C’est cette première école que l’expo confronte avec celle plus tardive des Nerviens, inspirée d’ailleurs en partie de Laethem et qui dura dix ans, de 1928 à 1938. Elle fut menée par Anto Carte, Louis Buisseret, Léon Navez, Jan Winance. Un mouvement qui aurait été plus conservateur, voire réactionnaire.
Bruegel et le Quattrocento
C’est une tout autre vision qu’on retire de l’exposition. On y voit de nombreuses convergences.
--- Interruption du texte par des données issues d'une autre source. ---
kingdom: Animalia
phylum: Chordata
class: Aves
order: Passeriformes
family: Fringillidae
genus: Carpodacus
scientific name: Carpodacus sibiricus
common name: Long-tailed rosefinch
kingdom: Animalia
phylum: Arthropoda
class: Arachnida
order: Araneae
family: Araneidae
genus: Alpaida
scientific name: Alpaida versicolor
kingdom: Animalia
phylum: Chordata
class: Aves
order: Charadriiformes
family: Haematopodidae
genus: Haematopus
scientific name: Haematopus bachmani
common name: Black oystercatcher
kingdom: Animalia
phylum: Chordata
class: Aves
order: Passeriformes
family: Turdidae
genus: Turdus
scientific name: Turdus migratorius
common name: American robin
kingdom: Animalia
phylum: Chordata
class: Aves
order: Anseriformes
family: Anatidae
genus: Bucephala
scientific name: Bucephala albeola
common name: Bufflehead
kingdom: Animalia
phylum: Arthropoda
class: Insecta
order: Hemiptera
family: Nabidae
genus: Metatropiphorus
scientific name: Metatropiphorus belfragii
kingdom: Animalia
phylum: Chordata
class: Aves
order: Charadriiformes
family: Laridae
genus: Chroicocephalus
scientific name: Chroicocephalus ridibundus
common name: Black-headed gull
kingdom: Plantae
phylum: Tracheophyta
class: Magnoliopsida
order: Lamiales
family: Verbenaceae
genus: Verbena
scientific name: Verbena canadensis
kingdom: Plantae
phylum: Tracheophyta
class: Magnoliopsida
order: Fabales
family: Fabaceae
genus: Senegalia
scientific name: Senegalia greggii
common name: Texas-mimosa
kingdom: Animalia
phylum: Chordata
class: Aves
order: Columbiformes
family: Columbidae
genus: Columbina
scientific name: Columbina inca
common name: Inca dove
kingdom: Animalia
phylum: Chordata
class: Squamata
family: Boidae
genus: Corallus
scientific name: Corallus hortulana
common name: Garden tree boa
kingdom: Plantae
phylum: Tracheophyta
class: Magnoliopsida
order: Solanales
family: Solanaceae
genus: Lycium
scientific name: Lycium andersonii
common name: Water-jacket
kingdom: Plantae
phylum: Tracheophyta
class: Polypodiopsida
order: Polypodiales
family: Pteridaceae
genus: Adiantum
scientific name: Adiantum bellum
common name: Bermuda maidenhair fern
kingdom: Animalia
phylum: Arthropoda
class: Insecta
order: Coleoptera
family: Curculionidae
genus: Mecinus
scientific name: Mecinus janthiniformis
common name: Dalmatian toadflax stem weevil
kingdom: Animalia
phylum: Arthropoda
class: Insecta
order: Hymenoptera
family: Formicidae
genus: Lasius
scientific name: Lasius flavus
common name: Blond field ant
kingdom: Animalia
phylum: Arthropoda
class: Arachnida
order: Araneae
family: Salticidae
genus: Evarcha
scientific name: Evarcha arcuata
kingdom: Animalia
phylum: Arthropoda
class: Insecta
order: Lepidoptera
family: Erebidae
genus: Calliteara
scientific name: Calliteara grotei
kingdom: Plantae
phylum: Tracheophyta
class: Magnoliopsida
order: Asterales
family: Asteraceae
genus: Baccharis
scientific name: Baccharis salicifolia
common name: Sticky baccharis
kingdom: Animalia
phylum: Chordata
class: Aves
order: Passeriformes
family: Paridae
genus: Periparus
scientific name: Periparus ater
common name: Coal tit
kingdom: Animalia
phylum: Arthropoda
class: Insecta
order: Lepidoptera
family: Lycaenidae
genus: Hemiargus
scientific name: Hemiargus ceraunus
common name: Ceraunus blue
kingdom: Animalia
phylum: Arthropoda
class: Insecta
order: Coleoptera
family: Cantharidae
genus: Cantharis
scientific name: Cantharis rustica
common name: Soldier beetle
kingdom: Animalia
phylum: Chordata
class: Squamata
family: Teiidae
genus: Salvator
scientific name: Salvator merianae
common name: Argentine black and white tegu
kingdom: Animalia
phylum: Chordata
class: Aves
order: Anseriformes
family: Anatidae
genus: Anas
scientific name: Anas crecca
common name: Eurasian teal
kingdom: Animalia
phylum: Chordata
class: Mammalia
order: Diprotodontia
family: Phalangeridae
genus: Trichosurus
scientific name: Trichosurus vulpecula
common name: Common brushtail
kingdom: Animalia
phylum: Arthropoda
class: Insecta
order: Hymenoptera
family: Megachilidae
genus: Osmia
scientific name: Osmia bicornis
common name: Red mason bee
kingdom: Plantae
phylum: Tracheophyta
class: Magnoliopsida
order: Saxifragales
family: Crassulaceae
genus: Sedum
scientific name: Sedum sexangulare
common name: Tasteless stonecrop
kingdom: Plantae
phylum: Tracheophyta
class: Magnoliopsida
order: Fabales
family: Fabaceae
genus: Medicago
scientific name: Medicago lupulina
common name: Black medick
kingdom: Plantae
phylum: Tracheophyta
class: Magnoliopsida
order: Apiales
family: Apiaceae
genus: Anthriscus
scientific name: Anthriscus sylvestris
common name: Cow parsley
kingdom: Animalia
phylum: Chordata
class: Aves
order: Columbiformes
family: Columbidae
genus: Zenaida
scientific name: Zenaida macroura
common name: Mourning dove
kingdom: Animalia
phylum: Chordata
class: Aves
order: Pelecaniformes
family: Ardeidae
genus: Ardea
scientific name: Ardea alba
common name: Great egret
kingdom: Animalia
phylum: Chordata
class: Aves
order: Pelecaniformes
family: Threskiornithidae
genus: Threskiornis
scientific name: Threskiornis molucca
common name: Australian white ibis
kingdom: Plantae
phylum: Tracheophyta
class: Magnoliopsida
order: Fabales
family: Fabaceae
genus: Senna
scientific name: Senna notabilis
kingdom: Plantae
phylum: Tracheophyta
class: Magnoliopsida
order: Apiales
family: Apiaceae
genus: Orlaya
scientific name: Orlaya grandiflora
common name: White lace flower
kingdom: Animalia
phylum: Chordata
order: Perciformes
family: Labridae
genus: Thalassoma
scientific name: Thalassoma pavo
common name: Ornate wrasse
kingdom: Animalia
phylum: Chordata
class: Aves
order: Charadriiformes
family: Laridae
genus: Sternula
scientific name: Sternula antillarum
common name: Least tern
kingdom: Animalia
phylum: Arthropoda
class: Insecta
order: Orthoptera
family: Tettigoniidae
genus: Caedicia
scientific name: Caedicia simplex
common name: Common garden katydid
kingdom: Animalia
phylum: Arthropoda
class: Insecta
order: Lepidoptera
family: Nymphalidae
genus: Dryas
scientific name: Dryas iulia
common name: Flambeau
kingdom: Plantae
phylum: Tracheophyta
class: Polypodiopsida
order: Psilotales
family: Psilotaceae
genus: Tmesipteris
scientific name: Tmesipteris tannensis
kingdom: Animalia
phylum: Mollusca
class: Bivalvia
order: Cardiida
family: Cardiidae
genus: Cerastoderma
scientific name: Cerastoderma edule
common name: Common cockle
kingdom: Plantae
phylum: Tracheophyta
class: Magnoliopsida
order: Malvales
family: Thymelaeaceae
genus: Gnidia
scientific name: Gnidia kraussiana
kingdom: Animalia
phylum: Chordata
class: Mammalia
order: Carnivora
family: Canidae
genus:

D’ailleurs, Anto Carte, le meneur de Nervia, a songé à s’installer à Laethem ! Les deux mouvements ont grandi en réaction aux mouvements internationaux comme l’abstraction et le surréalisme. Pour les deux, l’horreur de la Première Guerre mondiale puis la grande crise de 1930 les conforteront dans ce sens, il s’agit de quitter les villes, de revenir à la campagne, vers la vérité de l’humain, vers la figuration, de retrouver nos racines, y compris religieuses.
Les deux mouvements s’inspirèrent des grands peintres du passé : Bruegel, et aussi, pour les Nerviens, les peintres italiens du Quattrocento. "Ce retour à l’humain semble être pour Nervia, écrit Michel De Reymaeker, un des commissaires, la seule garantie d’un art vrai, d’un art puissant et stable qui pourrait prévenir le chaos qu’ils pressentent et craignent."
Pas un art réactionnaire
On retrouve chez les deux groupes les mêmes types de sujets : la vie des champs, les scènes religieuses adaptées à nos campagnes du début du XXe siècle, la même attention aux "trognes" des paysans, à la douceur des maternités, aux paysages doucement ondulés de la Lys ou du Hainaut
Mais l’expo montre que ce ne fut pas un art simplement réactionnaire. Ces artistes connaissaient et parfois adaptaient la nouveauté des cubistes et des fauves parisiens : symbolisation des corps, perspective écrasée, décomposition du sujet, couleurs fortes.
Si Louis Buisseret est proche de l’esprit du Quattrocento avec ses figures douces et maternelles et sa peinture en glacis, Valérius de Saedeleer peint des paysages de neige rappelant le retour des chasseurs de Bruegel.
Anto Carte et Van de Woestijne
Les deux vedettes de l’expo, choisies aussi pour leurs ressemblances étonnantes, sont Gustave Van de Woestijne (1881-1947) et Anto Carte (1886-1954). Quand l’exposition confronte leurs portraits de paysans, il devient très difficile de dire qui a fait quoi.
On y montre quelques chefs-d’œuvre de Van de Woestijne comme ceux du musée Van Buuren dont "La table des enfants", et des collections de la Communauté française comme "Le violoniste aveugle". Face à lui, Anto Carte tient bien la comparaison avec de superbes tableaux comme "L’aveugle et le paralytique", "Maternité" et ses "Piéta". On est frappé par la modernité d’un Navez et par celle des paysages de Frans Depooter.
Bien sûr, les deux mouvements prirent ensuite des voies divergentes avec la seconde école de Laethem apparaissant dès les années 20 (Permeke, Frits Van den Berghe, Gustave De Smedt) qui bifurqua résolument vers l’expressionnisme de type allemand alors que Nervia restait fidèle à ses préceptes de départ.Guy Duplat
Nervia/Laethem-Saint-Martin, Traits d’union, musée d’Ixelles, jusqu’au 17 janvier.